| Texte d'étude |
══════════

La conséquence tangible de ces vastes transformations économiques et pratiques est la dégradation croissante de l’image globale de la ville. En effet, la grande masse des touristes salit Venise de façon indécente : il suffit de se rendre sur la Place Saint-Marc à la fin d’un week-end estival pour se rendre compte de la quantité de déchets laissés par les visiteurs et qui ne sont recueillis qu’en partie dans les myriades de poubelles qui sont désormais disséminées dans les endroits les plus célèbres de la ville; il est désormais inévitable d’en rencontrer à proximité des escaliers, des monuments, des ponts, des soubassements et des bords de canaux, là où on peut s’asseoir pour faire une pause ou pour consommer un repas rapide. Pour arriver, comme aux moments du plus grand déchaînement collectif, par exemple pour le Carnaval, à une dégradation même physique des monuments.

Mais la détérioration de la ville vient aussi de l’eau, à cause de la dégradation provoquée par l’intense mouvement agité des canots à moteur poussés à se déplacer le plus vite possible pour transporter le plus grand nombre de touristes. Cette détérioration entame les fondations des édifices dans les canaux intérieurs de la ville, et dissout peu à peu les quais des principales "fondamenta": comme aux Zattere, et sur le Grand Canal de la Giudecca qui est le moyen le plus utilisé pour les déplacements rapides des canots à moteur des terminaux à Saint-Marc.

Pour ne pas parler des effets dévastateurs provoqués par les bateaux de croisière le long du bassin de Saint-Marc jusqu’à la Gare maritime.

══════════

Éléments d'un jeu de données
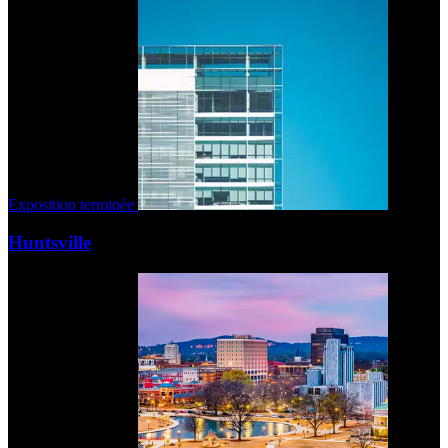
Exposition terminée
Huntsville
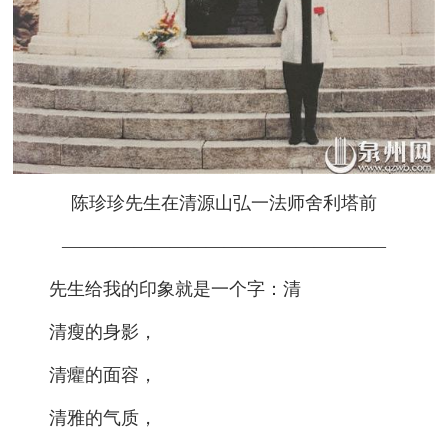
陈珍珍先生在清源山弘一法师舍利塔前
——
——
——
——
——
——
——
——
——
先生给我的印象就是一个字：清
清瘦的身影，
清癯的面容，
清雅的气质，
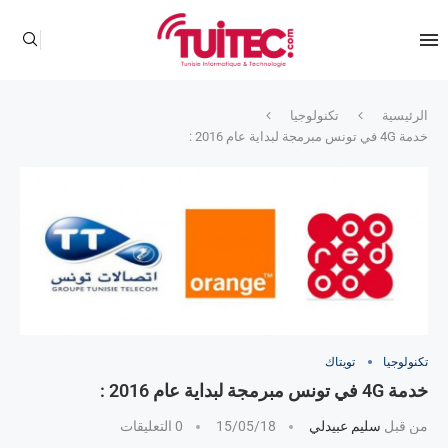
الرئيسية
تكنولوجيا
خدمة 4G في تونس مبرمجة لبداية عام 2016 :
تكنولوجيا
تويتاك
خدمة 4G في تونس مبرمجة لبداية عام 2016 :
من قبل
سليم عبيدلي
15/05/18
0 التعليقات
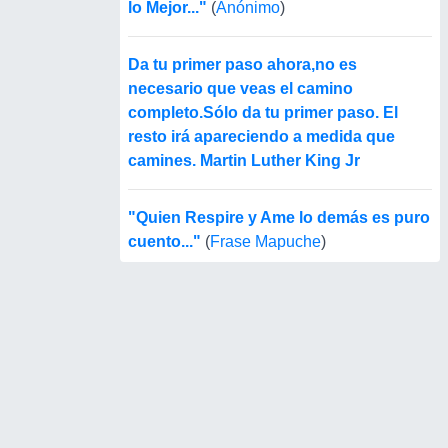
lo Mejor..."
(
Anónimo
)
Da tu primer paso ahora,no es
necesario que veas el camino
completo.Sólo da tu primer paso. El
resto irá apareciendo a medida que
camines. Martin Luther King Jr
"Quien Respire y Ame lo demás es puro
cuento..."
(
Frase Mapuche
)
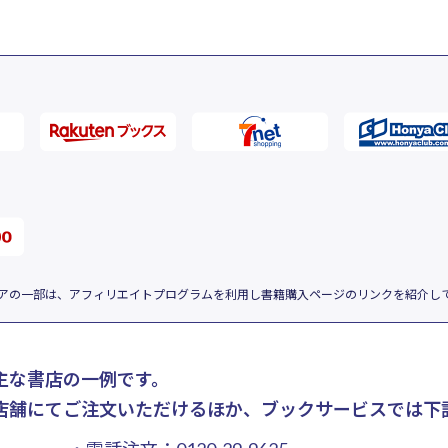
アの一部は、アフィリエイトプログラムを利用し書籍購入ページのリンクを紹介し
主な書店の一例です。
店舗にてご注文いただけるほか、ブックサービスでは下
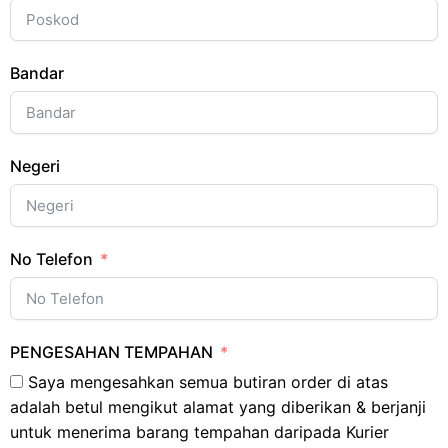
Bandar
Negeri
No Telefon
PENGESAHAN TEMPAHAN
Saya mengesahkan semua butiran order di atas
adalah betul mengikut alamat yang diberikan & berjanji
untuk menerima barang tempahan daripada Kurier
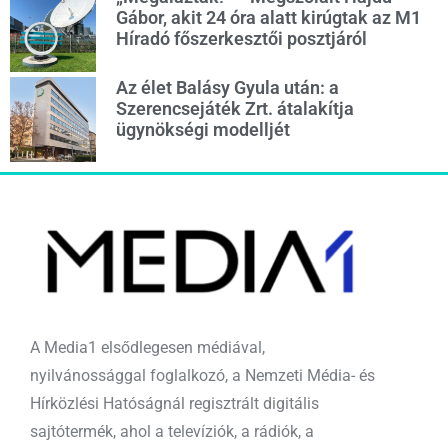
Gábor, akit 24 óra alatt kirúgtak az M1
Híradó főszerkesztői posztjáról
Az élet Balásy Gyula után: a
Szerencsejáték Zrt. átalakítja
ügynökségi modelljét
A Media1 elsődlegesen médiával,
nyilvánossággal foglalkozó, a Nemzeti Média- és
Hírközlési Hatóságnál regisztrált digitális
sajtótermék, ahol a televíziók, a rádiók, a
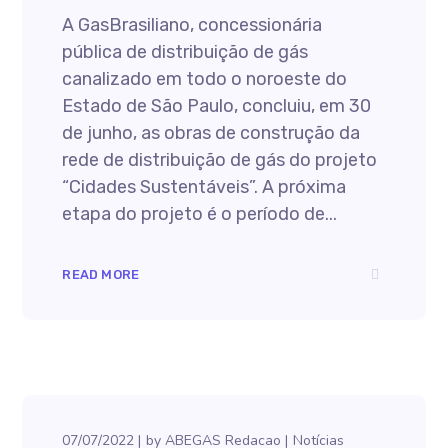
A GasBrasiliano, concessionária
pública de distribuição de gás
canalizado em todo o noroeste do
Estado de São Paulo, concluiu, em 30
de junho, as obras de construção da
rede de distribuição de gás do projeto
“Cidades Sustentáveis”. A próxima
etapa do projeto é o período de...
READ MORE
07/07/2022
by
ABEGAS Redacao
Notícias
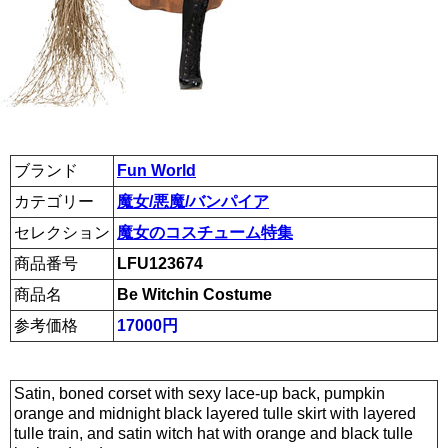
ブランド
Fun World
カテゴリー
魔女/悪魔/バンパイア
セレクション
魔女のコスチューム特集
商品番号
LFU123674
商品名
Be Witchin Costume
参考価格
17000円
Satin, boned corset with sexy lace-up back, pumpkin
orange and midnight black layered tulle skirt with layered
tulle train, and satin witch hat with orange and black tulle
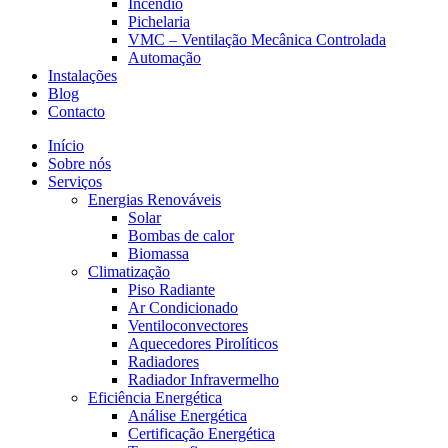
Incêndio
Pichelaria
VMC – Ventilação Mecânica Controlada
Automação
Instalações
Blog
Contacto
Início
Sobre nós
Serviços
Energias Renováveis
Solar
Bombas de calor
Biomassa
Climatização
Piso Radiante
Ar Condicionado
Ventiloconvectores
Aquecedores Pirolíticos
Radiadores
Radiador Infravermelho
Eficiência Energética
Análise Energética
Certificação Energética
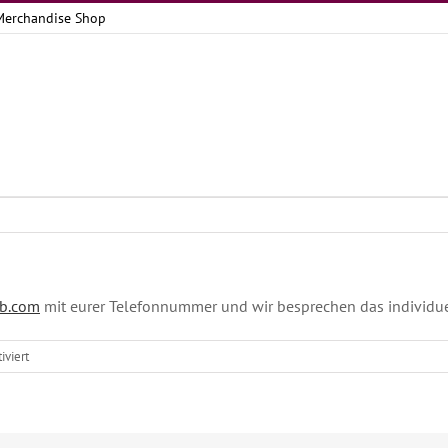
Merchandise Shop
b.com
mit eurer Telefonnummer und wir besprechen das individue
für
viert
Bietet
ihr
auch
einen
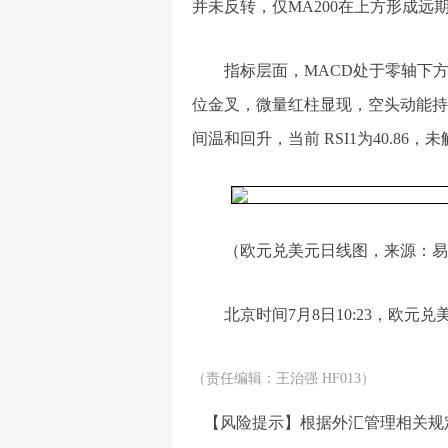
并未反转，仅MA200在上方形成远
指标层面，MACD处于零轴下方，DI
位金叉，微量红柱显现，空头动能持
间温和回升，当前 RSI1为40.8
（欧元兑美元日线图，来源：易
北京时间7月8日10:23，欧元兑美元
（责任编辑：王治强 HF013）
【风险提示】根据外汇管理相关规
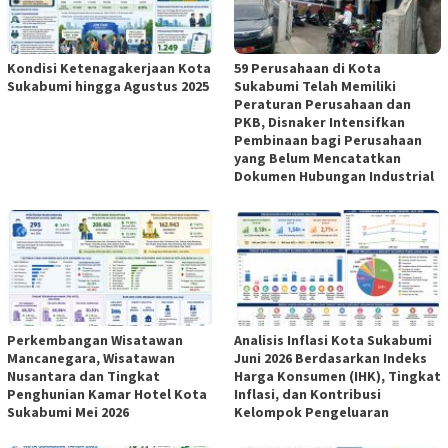
Kondisi Ketenagakerjaan Kota
59 Perusahaan di Kota
Sukabumi hingga Agustus 2025
Sukabumi Telah Memiliki
Peraturan Perusahaan dan
PKB, Disnaker Intensifkan
Pembinaan bagi Perusahaan
yang Belum Mencatatkan
Dokumen Hubungan Industrial
Perkembangan Wisatawan
Analisis Inflasi Kota Sukabumi
Mancanegara, Wisatawan
Juni 2026 Berdasarkan Indeks
Nusantara dan Tingkat
Harga Konsumen (IHK), Tingkat
Penghunian Kamar Hotel Kota
Inflasi, dan Kontribusi
Sukabumi Mei 2026
Kelompok Pengeluaran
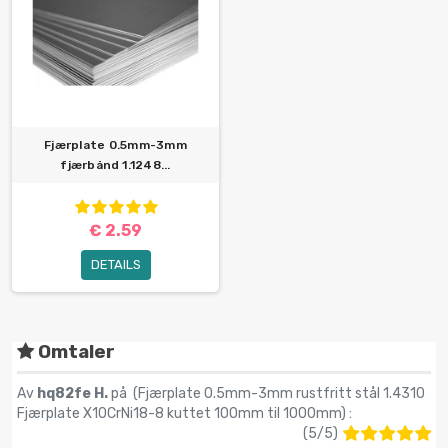
Fjærplate 0.5mm-3mm
fjærbånd 1.1248...
€ 2.59
DETAILS
Omtaler
Av
hq82fe H.
på (
Fjærplate 0.5mm-3mm rustfritt stål 1.4310
Fjærplate X10CrNi18-8 kuttet 100mm til 1000mm
) :
(
5
/
5
)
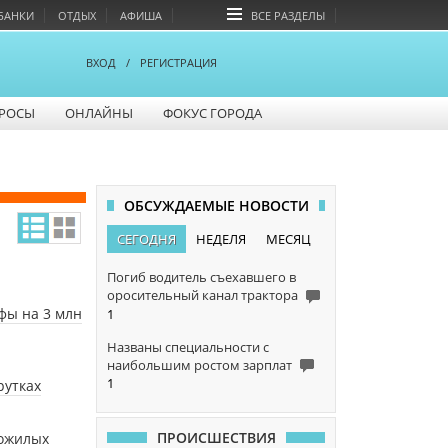
БАНКИ
ОТДЫХ
АФИША
ВСЕ РАЗДЕЛЫ
ВХОД
/
РЕГИСТРАЦИЯ
РОСЫ
ОНЛАЙНЫ
ФОКУС ГОРОДА
ОБСУЖДАЕМЫЕ НОВОСТИ
СЕГОДНЯ
НЕДЕЛЯ
МЕСЯЦ
Погиб водитель съехавшего в
оросительный канал трактора
фы на 3 млн
1
Названы специальности с
наибольшим ростом зарплат
1
рутках
ПРОИСШЕСТВИЯ
пожилых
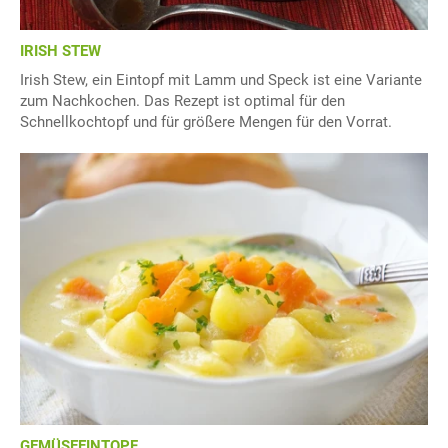
IRISH STEW
Irish Stew, ein Eintopf mit Lamm und Speck ist eine Variante
zum Nachkochen. Das Rezept ist optimal für den
Schnellkochtopf und für größere Mengen für den Vorrat.
GEMÜSEEINTOPF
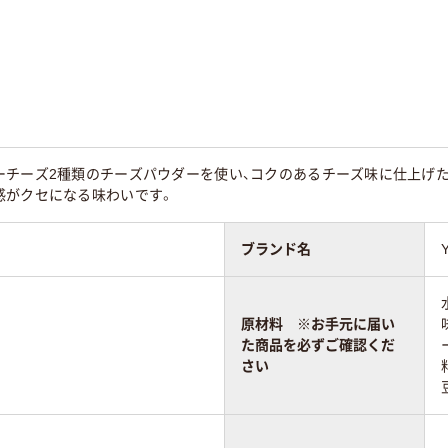
チーズ2種類のチーズパウダーを使い、コクのあるチーズ味に仕上げた『北
感がクセになる味わいです。
ブランド名
原材料 ※お手元に届い
た商品を必ずご確認くだ
さい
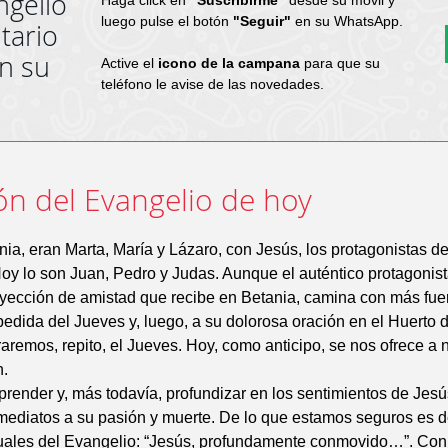
ngelio
luego pulse el botón
"Seguir"
en su WhatsApp.
tario
en su
Active el
icono de la campana
para que su
teléfono le avise de las novedades.
ón del Evangelio de hoy
nia, eran Marta, María y Lázaro, con Jesús, los protagonistas de
oy lo son Juan, Pedro y Judas. Aunque el auténtico protagonist
nyección de amistad que recibe en Betania, camina con más fue
dida del Jueves y, luego, a su dolorosa oración en el Huerto 
raremos, repito, el Jueves. Hoy, como anticipo, se nos ofrece a 
n.
mprender y, más todavía, profundizar en los sentimientos de Jes
ediatos a su pasión y muerte. De lo que estamos seguros es d
tuales del Evangelio: “Jesús, profundamente conmovido…”. Con 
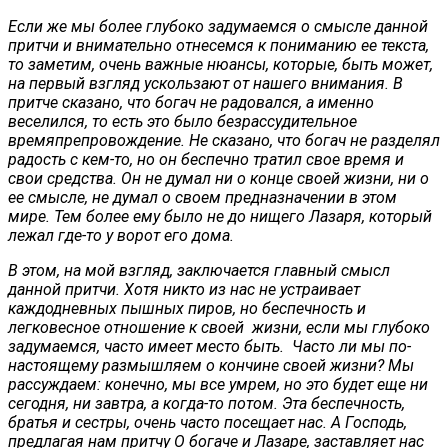
Если же мы более глубоко задумаемся о смысле данной
притчи и внимательно отнесемся к пониманию ее текста,
то заметим, очень важные нюансы, которые, быть может,
на первый взгляд ускользают от нашего внимания. В
притче сказано, что богач не радовался, а именно
веселился, то есть это было безрассудительное
времяпрепровождение. Не сказано, что богач не разделял
радость с кем-то, но он беспечно тратил свое время и
свои средства. Он не думал ни о конце своей жизни, ни о
ее смысле, не думал о своем предназначении в этом
мире. Тем более ему было не до нищего Лазаря, который
лежал где-то у ворот его дома.
В этом, на мой взгляд, заключается главный смысл
данной притчи. Хотя никто из нас не устраивает
каждодневных пышных пиров, но беспечность и
легковесное отношение к своей жизни, если мы глубоко
задумаемся, часто имеет место быть. Часто ли мы по-
настоящему размышляем о кончине своей жизни? Мы
рассуждаем: конечно, мы все умрем, но это будет еще ни
сегодня, ни завтра, а когда-то потом. Эта беспечность,
братья и сестры, очень часто посещает нас. А Господь,
предлагая нам притчу О богаче и Лазаре, заставляет нас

══════════

| Consigne A |
Présentez en tableau Markdown les lignes de la liste des données, en commençant à la première et en terminant après celle qui contient « 0 التعليقات ». Utilisez deux colonnes intitulées « Numéro » et « Ligne », et omettez les lignes vides ainsi que les images.
| Consigne B |
Prolongez le texte sur la dégradation de Venise à partir du point où il s'arrête.

| Réponse A |
| Numéro | Ligne |
|---|---|
| 1 | Exposition terminée |
| 2 | Huntsville |
| 3 | 陈珍珍先生在清源山弘一法师舍利塔前 |
| 4 | —— |
| 5 | —— |
| 6 | —— |
| 7 | —— |
| 8 | —— |
| 9 | —— |
| 10 | —— |
| 11 | —— |
| 12 | —— |
| 13 | 先生给我的印象就是一个字：清 |
| 14 | 清瘦的身影， |
| 15 | 清癯的面容， |
| 16 | 清雅的气质， |
| 17 | الرئيسية |
| 18 | تكنولوجيا |
| 19 | خدمة 4G في تونس مبرمجة لبداية عام 2016 : |
| 20 | تكنولوجيا |
| 21 | تويتاك |
| 22 | خدمة 4G في تونس مبرمجة لبداية عام 2016 : |
| 23 | من قبل |
| 24 | سليم عبيدلي |
| 25 | 15/05/18 |
| 26 | 0 التعليقات |

| Réponse B |
Un phénomène de ces dernières années, lié à la croissance du marché des croisières, qui a fait de Venise une des escales les plus demandées: à condition que les bateaux passent devant Saint-Marc, une offre bien mise en évidence dans les paquets des agences de voyages. Des bateaux aux dimensions monstrueuses , qui dominent avec leur masse le profil de la ville insulaire, mais qui causent surtout à leur passage le déplacement d’énormes masses d’eau, entraînant des courants très intenses qui se propagent jusqu’aux canaux les plus intérieurs de la ville.

Le contexte social en est globalement conditionné: en effet, le tourisme transforme les comportements en introduisant de l’extérieur de nouveaux modèles de consommation, faisant changer les métiers, interférant sur les modes de vie habituels, occupant les espaces de la culture.
La plupart des manifestations culturelles, des expositions, des concerts et des congrès ont eu certainement l’effet souhaité de prolonger la saison touristique jusqu’aux mois d’hiver, mais n’ont certes pas redistribué les périodes de pointe de l’été sur toute l’année, mais elles ont plutôt rappelé pendant les périodes les moins favorables d’autres touristes ou ont amené ces derniers à retourner à Venise.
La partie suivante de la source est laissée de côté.